節選段落:
◇ ◇ ◇ ◇

情況最簡單下的爬蟲案例

Jason990420發表於2020-03-06

原文網址 : https://learnku.com/articles/41440?order_by=created_at&

爬蟲

檔案建立日期: 2020/03/06
最後修訂日期: None
相關軟體資訊:

說明: 本文請隨意引用或更改, 只須標示出處及作者, 作者不保證內容絶對正確無誤, 如造成任何後果, 請自行負責.

標題: 情況最簡單下的爬蟲案例

常看一些網路上的小說, 但都會碰到某些章節沒下載或廣告等等問題, 所以就寫了一個簡單的爬蟲, 只針對簡單的請求, 沒有要設定Header, Cookie, 登入, 驗證或VIP使用者等, 就可以取得網頁資料的小說網頁

要求:

小說目錄網址, 不需翻頁, 以https://www.wfxs.org/html/2/為例
取得各章的網址
建立一個目錄供存整本小說
每章各建立一個文字檔案
為加速完成, 使用多執行緒
簡單顯示進行中的執行緒, 完成數及總數

執行緒說明

用了好幾種方法, 常會碰到主程式結束, 但執行緒未全部完成, 章節的總數總是不對, 因此自己建立記錄區, 自行管理, 終於解決這個問題, 明確所有的執行緒都已完成.

輸出

情況最簡單下的爬蟲案例

說明及程式碼

使用的庫

from pathlib import Path
from bs4 import BeautifulSoup as bs
from copy import deepcopy
import urllib.request as request
import _thread
import PySimpleGUI as sg

建立網頁處理的類

class WEB():

    def __init__(self):
        self.base = 'https://www.wfxs.org'  # 網頁的根目錄
        self.root = ''                      # 小說儲存的根目錄
        self.queue = {}                     # 記錄目前正在工作的執行緒
        self.max = 40                       # 最大執行緒數
        self.buffer = {}                    # 執行緒完成的章節小說內容, 待存檔
        self.temp = []                      # 章節執行緒出錯, 待重排入執行緒
        self.count = 0                      # 已存檔章節數
        self.not_allow = '''?|><"*'+,;=[]\x00/\\''' # 不合格的檔名文字

建立目錄: 如果該目錄已存在, 後面加上數字以區別

    def create_subdirectory(self, name):
        i, path = 1, Path(name)
        while path.is_dir():
            i += 1
            path = Path(name+str(i))
        self.root = path
        path.mkdir()

讀取該章節小說內容
由於內容放在head中, 如果直接以head.text讀取, 也會取到子tag中的文字, 因此先移除其他所的子tag, 再以head.text讀取.
<html ……><head><title> … </title><meta … /> … 章內容文字</head>

    def chapter_content(self, html):
        for tag in html.head: tag.extract()
        chapter_text = self.form(html.head.text).strip()
        return chapter_text

將文字中的<br>以及多餘的空行移除

    def form(self, text):
        text = text.replace('\xA0', '')

◇ ◇ ◇ ◇

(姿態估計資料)

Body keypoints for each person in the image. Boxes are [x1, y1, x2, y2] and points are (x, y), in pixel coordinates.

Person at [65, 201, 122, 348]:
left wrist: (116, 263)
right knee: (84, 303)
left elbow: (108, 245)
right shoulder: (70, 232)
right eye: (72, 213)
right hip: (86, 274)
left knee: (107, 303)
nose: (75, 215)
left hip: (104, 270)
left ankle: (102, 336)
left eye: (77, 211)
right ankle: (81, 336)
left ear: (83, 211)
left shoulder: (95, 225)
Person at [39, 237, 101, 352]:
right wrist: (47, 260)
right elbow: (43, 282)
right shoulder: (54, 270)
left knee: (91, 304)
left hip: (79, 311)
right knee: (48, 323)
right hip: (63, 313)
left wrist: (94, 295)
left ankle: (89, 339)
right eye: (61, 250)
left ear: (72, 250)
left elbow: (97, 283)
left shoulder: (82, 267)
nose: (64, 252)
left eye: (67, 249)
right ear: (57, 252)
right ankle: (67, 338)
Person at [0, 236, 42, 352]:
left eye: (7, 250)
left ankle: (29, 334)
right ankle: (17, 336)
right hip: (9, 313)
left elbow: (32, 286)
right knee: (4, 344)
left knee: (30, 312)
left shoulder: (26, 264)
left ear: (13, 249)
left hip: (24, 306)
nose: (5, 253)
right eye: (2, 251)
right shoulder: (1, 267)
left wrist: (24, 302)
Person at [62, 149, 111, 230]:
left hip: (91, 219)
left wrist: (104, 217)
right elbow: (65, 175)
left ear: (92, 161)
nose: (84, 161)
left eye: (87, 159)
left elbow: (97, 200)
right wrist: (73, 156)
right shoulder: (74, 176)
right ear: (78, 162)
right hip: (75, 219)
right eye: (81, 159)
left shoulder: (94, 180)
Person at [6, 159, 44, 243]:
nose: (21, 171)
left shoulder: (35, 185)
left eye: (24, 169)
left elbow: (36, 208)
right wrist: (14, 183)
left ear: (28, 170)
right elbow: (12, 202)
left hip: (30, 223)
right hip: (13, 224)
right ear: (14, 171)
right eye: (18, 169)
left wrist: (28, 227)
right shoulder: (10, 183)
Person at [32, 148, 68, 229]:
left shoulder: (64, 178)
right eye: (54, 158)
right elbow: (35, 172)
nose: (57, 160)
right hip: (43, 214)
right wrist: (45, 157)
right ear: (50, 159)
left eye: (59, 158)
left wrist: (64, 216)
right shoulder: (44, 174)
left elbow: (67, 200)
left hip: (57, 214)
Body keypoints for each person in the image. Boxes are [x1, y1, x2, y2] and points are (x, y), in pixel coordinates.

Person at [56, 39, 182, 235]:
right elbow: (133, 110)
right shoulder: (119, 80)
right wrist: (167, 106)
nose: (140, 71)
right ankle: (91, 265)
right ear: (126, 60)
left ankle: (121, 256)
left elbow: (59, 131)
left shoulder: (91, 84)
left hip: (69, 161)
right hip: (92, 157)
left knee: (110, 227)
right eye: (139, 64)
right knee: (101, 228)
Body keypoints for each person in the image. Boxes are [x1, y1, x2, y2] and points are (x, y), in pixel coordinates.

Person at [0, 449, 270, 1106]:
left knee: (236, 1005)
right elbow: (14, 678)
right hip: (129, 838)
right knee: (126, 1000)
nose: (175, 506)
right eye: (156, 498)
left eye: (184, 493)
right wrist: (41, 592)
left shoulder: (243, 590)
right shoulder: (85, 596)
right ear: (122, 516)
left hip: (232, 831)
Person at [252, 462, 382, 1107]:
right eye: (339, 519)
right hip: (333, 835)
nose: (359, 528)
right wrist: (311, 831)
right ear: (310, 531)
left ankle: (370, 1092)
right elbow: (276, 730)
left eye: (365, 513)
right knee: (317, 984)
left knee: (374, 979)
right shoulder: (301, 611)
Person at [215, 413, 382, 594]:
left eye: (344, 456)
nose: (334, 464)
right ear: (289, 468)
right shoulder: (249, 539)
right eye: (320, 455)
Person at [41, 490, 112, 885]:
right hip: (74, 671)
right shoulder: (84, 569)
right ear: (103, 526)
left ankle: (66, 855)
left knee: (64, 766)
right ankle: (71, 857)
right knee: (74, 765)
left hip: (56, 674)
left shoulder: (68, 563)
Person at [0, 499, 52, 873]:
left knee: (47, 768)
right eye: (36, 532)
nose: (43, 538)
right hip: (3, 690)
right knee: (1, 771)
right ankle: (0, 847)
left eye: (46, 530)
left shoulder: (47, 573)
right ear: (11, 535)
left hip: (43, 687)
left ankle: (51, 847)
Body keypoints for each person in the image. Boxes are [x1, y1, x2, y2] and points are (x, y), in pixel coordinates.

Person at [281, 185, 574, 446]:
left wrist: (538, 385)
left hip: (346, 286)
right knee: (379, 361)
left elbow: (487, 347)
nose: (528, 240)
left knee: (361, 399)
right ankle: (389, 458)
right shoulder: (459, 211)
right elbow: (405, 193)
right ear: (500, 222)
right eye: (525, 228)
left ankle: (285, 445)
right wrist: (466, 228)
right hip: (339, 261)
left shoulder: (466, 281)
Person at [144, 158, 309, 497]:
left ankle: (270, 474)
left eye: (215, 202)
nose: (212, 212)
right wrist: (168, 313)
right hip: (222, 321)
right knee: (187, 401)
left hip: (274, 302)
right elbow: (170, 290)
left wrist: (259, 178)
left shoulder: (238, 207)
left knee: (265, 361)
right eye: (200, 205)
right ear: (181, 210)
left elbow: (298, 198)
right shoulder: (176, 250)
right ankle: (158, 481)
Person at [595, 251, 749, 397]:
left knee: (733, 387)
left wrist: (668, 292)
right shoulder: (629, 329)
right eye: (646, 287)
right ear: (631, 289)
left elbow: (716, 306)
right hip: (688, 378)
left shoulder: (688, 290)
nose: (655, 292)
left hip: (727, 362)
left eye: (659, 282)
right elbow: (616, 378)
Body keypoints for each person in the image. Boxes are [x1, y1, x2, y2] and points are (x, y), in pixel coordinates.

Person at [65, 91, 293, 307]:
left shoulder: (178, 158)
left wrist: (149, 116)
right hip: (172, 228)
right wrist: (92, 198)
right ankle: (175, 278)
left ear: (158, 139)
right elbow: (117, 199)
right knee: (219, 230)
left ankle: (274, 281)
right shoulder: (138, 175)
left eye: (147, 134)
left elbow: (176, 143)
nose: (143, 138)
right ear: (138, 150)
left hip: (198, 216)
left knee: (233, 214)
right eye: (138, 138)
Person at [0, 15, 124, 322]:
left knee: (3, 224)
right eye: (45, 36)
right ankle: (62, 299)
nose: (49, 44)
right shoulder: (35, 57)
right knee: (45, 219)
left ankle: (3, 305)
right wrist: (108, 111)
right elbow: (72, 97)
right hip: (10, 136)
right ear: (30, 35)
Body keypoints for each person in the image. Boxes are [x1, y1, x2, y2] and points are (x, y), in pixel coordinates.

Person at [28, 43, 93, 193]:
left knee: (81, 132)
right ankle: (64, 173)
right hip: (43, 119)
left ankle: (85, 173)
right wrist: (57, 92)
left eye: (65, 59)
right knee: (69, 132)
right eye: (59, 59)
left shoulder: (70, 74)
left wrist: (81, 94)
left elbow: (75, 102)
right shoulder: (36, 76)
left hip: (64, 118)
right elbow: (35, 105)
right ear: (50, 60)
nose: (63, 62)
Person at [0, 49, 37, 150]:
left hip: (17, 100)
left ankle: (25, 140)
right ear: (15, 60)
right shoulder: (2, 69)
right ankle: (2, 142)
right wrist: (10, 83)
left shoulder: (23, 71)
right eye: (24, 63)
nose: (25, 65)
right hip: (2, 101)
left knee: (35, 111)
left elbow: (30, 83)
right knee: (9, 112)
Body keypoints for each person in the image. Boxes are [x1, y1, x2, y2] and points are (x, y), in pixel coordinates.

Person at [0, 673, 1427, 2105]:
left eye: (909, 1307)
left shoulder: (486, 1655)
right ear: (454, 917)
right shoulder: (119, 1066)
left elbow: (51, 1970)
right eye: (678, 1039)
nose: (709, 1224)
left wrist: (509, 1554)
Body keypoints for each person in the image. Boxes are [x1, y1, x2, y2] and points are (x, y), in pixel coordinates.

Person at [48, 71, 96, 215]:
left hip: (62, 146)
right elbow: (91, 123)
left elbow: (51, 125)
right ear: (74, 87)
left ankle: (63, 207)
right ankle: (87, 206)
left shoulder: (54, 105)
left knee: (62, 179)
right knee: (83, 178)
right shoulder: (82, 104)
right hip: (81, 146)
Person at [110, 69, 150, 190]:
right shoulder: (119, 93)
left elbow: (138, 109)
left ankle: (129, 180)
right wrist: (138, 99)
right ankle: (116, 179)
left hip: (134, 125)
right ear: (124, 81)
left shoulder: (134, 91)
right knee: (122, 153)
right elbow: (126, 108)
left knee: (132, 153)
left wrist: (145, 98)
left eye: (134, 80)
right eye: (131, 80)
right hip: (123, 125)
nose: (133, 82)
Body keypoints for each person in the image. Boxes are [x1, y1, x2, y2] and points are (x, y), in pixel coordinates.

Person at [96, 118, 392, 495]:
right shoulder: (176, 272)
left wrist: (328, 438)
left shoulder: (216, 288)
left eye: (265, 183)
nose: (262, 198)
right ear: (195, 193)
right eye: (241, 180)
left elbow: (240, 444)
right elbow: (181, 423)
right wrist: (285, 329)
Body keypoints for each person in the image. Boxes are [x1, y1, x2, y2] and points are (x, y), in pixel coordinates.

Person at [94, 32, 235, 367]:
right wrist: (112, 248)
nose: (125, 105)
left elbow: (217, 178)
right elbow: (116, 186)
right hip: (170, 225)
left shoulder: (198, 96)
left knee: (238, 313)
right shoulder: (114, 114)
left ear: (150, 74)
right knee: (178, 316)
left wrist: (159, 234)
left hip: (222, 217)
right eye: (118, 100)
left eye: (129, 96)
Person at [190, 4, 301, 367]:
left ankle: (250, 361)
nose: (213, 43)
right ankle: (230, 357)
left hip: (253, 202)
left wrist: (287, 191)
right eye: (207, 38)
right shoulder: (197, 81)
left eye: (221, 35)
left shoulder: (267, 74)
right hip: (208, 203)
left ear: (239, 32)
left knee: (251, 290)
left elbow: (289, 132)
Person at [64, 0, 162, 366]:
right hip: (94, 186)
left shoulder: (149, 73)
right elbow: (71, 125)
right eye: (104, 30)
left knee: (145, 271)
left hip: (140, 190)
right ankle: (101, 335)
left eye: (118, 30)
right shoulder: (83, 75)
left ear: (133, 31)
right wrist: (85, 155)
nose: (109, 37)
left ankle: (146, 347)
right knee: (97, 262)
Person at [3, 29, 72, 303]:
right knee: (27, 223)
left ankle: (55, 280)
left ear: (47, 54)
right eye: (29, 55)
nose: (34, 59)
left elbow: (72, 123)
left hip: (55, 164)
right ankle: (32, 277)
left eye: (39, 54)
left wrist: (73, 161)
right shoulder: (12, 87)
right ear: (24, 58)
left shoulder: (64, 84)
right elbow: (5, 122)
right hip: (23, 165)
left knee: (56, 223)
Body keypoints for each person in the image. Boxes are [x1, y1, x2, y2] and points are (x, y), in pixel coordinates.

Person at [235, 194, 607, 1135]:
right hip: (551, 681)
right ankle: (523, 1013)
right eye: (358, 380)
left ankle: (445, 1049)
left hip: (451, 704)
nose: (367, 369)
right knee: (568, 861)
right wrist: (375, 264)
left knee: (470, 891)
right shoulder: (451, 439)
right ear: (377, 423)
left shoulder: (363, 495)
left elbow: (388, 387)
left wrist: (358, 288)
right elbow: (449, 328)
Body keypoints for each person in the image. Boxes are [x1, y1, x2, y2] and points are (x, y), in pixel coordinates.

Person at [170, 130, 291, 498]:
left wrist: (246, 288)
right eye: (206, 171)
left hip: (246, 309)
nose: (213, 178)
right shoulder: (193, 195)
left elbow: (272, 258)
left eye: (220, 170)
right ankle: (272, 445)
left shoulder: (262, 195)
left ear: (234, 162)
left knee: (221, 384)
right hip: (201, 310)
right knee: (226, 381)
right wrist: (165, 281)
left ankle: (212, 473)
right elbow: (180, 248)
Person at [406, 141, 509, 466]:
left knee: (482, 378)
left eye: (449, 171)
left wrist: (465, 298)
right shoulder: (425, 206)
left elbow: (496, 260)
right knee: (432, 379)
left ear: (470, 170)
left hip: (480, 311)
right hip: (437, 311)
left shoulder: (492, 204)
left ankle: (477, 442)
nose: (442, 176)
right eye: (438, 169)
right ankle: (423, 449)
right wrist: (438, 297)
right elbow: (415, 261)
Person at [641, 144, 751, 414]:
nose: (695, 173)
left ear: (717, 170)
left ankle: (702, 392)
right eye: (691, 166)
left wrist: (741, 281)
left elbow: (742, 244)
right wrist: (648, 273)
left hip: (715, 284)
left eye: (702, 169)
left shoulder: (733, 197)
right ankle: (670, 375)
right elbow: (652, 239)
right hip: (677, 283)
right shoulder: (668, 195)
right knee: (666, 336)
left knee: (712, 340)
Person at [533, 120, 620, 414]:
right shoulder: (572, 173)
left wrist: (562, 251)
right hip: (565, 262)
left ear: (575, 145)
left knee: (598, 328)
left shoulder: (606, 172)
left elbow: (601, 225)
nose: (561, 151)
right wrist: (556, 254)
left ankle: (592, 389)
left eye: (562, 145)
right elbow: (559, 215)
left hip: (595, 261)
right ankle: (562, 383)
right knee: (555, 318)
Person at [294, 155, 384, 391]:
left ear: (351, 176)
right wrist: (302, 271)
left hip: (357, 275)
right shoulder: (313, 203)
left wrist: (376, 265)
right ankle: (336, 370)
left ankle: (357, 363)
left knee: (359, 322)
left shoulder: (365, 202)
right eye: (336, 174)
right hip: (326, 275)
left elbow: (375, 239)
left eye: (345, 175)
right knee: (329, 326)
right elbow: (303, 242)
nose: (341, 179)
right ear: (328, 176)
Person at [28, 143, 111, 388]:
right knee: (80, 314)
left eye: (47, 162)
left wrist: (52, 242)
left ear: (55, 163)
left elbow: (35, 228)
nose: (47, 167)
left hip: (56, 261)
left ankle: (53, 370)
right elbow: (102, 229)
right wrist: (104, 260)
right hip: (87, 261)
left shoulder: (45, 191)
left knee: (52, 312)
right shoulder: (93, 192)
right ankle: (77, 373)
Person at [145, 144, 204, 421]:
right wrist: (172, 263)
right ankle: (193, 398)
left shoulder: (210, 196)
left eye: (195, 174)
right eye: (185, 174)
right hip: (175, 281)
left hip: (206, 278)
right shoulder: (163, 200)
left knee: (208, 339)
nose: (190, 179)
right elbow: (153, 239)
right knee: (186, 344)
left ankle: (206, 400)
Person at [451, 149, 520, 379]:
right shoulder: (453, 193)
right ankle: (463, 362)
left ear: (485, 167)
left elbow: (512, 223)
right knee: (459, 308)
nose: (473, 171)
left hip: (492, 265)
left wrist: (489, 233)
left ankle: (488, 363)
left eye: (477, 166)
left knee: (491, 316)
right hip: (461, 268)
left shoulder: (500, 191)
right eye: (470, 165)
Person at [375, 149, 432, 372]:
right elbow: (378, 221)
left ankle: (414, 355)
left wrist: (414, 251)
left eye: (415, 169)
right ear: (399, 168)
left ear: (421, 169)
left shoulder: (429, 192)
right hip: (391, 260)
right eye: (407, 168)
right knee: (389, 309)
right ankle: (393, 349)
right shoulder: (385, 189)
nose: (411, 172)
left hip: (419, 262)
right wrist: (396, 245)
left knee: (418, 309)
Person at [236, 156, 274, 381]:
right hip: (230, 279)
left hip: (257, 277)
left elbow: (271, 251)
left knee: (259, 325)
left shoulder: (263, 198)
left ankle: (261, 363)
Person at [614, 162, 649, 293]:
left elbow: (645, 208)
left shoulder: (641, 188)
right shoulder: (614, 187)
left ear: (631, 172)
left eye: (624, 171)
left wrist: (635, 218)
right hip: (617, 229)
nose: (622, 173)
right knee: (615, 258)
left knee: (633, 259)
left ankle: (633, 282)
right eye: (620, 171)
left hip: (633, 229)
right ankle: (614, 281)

◇ ◇ ◇ ◇

練習活動:
a. 將那篇爬蟲案例文章從「chapter_text = self.form(html.head.text).strip()」起，到「text = text.replace('\xA0', '')」止（含後者），原文照錄。
b. 能否從這篇爬蟲案例文章的最後一行之後接著往下寫？

題解:
a.
chapter_text = self.form(html.head.text).strip()
        return chapter_text

將文字中的<br>以及多餘的空行移除

    def form(self, text):
        text = text.replace('\xA0', '')

b.
        while '\n\n' in text:
            text = text.replace('\n\n', '\n')
        return text

獲取一個新未使用的記錄執行緒鍵值

    def get_a_key(self):
        for i in range(self.max):
            if i not in self.queue:
                return i
        return None

讀取目錄中的作者名
find_all, tag為meta, 引數name:author; 讀取content的內容, 從右邊分割字串, 取最右邊一個.
<meta content="絕品天醫版權歸葉天南"name="author"/>

    def get_auther(self, html):
        return html.find_all(
            name ='meta', attrs={'name':'author'}
            )[0].get('content').rsplit(sep=None, maxsplit=1)[-1]

讀取目錄中所有的章節名及鏈結
find_all, tag為<dd>, 章節名為tag<a>的text, 鏈結為tag<a>的href值, 如果章節名空字串, 略過.
<dd><a href="/html/2/3063.html">第十五章慶元診所</a></dd>

    def get_chapters(self, html):
        chapters = html.find_all(name='dd')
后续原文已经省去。